Data shown section start

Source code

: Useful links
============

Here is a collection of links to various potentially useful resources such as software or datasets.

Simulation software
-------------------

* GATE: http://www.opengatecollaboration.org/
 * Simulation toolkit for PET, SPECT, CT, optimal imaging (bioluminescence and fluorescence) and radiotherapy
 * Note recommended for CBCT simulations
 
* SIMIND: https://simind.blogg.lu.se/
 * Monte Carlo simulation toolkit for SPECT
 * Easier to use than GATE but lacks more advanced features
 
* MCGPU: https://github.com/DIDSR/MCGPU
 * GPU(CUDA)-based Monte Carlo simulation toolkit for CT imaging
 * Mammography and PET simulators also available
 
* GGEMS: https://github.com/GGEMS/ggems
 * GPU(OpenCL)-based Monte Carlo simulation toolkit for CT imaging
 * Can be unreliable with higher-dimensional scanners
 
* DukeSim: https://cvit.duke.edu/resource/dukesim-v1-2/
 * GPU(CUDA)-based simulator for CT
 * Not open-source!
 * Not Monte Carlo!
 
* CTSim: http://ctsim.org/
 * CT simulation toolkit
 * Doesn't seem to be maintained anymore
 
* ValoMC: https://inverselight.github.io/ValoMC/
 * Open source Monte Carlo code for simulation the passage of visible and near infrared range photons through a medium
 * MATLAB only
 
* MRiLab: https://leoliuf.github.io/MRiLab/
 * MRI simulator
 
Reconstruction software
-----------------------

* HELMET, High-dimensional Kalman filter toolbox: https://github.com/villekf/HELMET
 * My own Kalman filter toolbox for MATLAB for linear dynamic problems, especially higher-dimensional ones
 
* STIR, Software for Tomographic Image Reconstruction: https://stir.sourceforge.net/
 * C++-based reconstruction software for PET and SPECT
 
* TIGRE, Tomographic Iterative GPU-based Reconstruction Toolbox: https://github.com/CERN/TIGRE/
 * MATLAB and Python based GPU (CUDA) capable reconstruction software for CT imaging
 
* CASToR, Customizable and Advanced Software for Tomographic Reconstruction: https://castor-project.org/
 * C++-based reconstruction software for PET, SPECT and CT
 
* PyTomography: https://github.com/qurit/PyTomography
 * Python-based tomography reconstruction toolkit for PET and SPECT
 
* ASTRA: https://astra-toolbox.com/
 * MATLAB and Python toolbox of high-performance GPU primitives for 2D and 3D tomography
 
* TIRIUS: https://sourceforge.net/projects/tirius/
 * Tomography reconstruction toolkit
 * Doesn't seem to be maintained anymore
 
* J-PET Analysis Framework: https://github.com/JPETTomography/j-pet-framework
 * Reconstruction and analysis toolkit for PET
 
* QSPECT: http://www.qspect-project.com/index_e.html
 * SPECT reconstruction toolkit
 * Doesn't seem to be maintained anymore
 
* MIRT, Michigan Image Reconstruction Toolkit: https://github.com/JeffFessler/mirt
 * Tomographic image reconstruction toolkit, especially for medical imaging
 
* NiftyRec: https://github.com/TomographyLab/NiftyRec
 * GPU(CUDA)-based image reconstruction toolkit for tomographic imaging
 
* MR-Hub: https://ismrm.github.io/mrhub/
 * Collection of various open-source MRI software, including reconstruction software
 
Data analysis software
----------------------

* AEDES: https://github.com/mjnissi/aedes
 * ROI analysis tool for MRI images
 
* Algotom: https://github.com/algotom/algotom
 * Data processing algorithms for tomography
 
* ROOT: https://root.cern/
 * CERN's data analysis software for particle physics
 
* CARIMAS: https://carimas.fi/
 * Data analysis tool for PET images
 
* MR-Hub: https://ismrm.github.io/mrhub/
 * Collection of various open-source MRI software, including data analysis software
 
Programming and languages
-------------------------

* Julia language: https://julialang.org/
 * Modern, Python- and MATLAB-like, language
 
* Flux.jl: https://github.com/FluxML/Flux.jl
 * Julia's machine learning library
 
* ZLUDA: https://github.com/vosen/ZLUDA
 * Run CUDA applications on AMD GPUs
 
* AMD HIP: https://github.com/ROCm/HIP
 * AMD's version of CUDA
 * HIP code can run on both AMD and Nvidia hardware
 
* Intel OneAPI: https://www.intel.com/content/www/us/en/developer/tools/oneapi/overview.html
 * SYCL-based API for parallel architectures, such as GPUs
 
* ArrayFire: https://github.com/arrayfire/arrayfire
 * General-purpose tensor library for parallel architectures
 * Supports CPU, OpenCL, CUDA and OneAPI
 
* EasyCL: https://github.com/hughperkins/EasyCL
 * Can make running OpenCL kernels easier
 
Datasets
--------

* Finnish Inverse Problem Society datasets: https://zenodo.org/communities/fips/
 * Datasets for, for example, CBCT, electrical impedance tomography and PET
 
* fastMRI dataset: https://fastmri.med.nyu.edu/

Data shown section end

Find the count of lines in the data above where the word "Monte" occurs, and write down only that count.

Output below: 5